The Israeli consensus: Palestinians are inferior

Update below

Israelis might argue about whether the settlements are going to destroy Zionism or help it survive; they differ much less when it comes to their views about Palestinians.

Gadi Taub is ringing the now familiar alarm bell that without a swift end to the occupation, Zionism itself will be in jeopardy. Salvation depends on partition.

The most pressing problem with the settlements is not that they are obstacles to a final peace accord, which is how settlement critics have often framed the issue. The danger is that they will doom Zionism itself.

If the road to partition is blocked, Israel will be forced to choose between two terrible options: Jewish-dominated apartheid or non-Jewish democracy. If Israel opts for apartheid, as the settlers wish, Israel will betray the beliefs it was founded on, become a pariah state and provoke the Arab population to an understandable rebellion. If a non-Jewish democracy is formally established, it is sure to be dysfunctional. Fatah and Hamas haven’t been able to reconcile their differences peacefully and rule the territories — throwing a large Jewish population into the mix is surely not going to produce a healthy liberal democracy. Think Lebanon, not Switzerland.

In truth, both options — and indeed all “one-state solutions” — lead to the same end: civil war. That is why the settlement problem should be at the top of everyone’s agenda, beginning with Israel’s. The religious settlement movement is not just secular Zionism’s ideological adversary, it is a danger to its very existence. Terrorism is a hazard, but it cannot destroy Herzl’s Zionist vision. More settlements and continued occupation can.

On the other side of the debate are Israelis such as Naftali Bennett, Benjamin Netanyahu’s former chief of staff and the recently named director-general of the settler advocacy group the Yesha Council.

When it comes to assessing the prospects for anything to be accomplished in the latest round of Israeli-Palestinian talks, Bennett succinctly describes the power equation and thus the reason the talks will go nowhere: “It’s in their interest more than ours. We’re doing just fine.”

Bennett challenges much of the conventional wisdom about settlements and settlers — not surprising perhaps because he lives inside Israel and was a high-tech millionaire before entering politics.

He says: “My vision is 1 million Jews living in Judea and Samaria [the West Bank], putting an end to the notion that we can have a Palestinian state in the heart of Israel.”

With over half a million Jews already planted inside the occupied territories, that vision is more than half way towards being realized. “Anyone considering the notion of expelling 80,000 or 150,000 Jews (from the West Bank) today should know that it’s simply impossible,” Bennett declares.

“We view Judea and Samaria as the bulwark of Israel, and Israel as the bulwark for the West against Islamic terrorism. We are the security shield of Israel. That’s fundamentally how people in Judea and Samaria see it. People see it as a mission to maintain and protect this area for the Jewish people.”

* OBJECTIVES:
[a] In the article on Israeli settlements, what group was Naftali Bennett recently named director-general of?
[b] Which people does the article on Israeli settlements mention by name? List every one.
[c] Write out the passage of the article on Israeli settlements starting with "Israelis might argue" and going on through "views about Palestinians.".

* RECORD LIST:
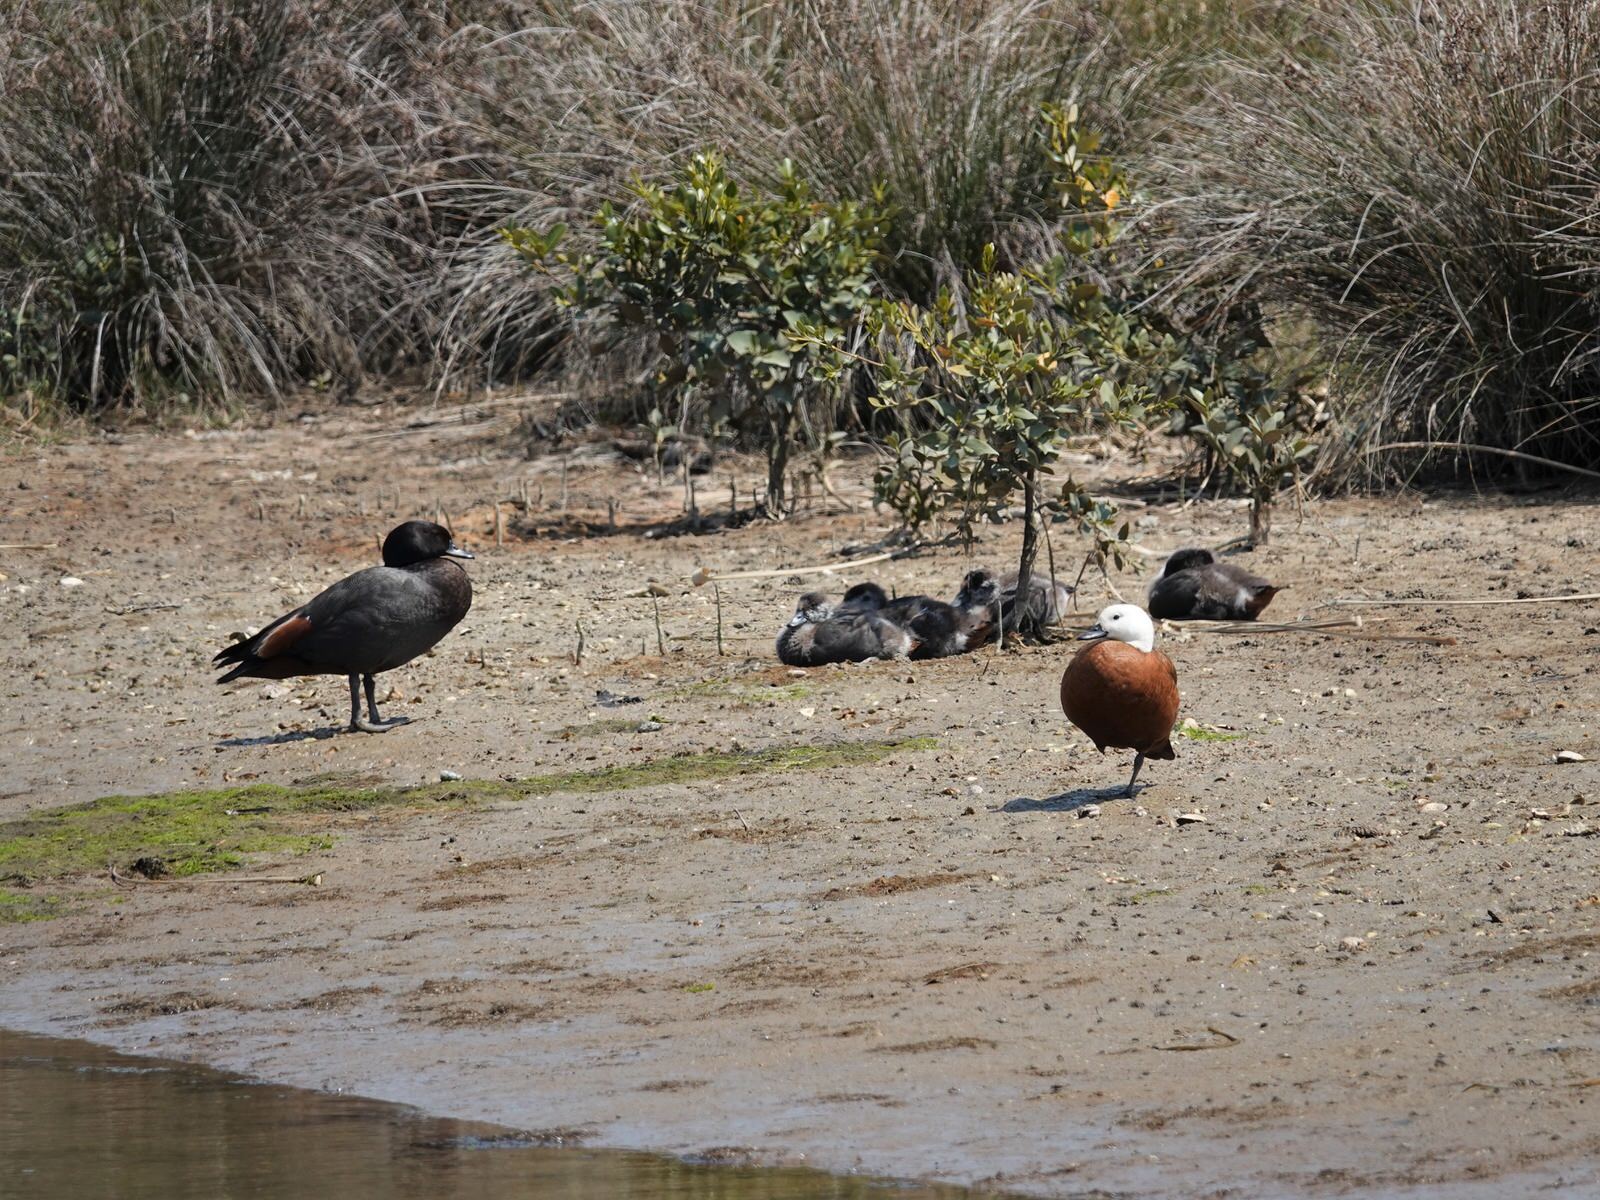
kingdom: Animalia
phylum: Chordata
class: Aves
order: Anseriformes
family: Anatidae
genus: Tadorna
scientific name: Tadorna variegata
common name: Paradise shelduck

* TASK SOLUTIONS:
[a] The Yesha Council, a settler advocacy group.

[b] Gadi Taub, Naftali Bennett, Benjamin Netanyahu, Herzl

[c]
Israelis might argue about whether the settlements are going to destroy Zionism or help it survive; they differ much less when it comes to their views about Palestinians.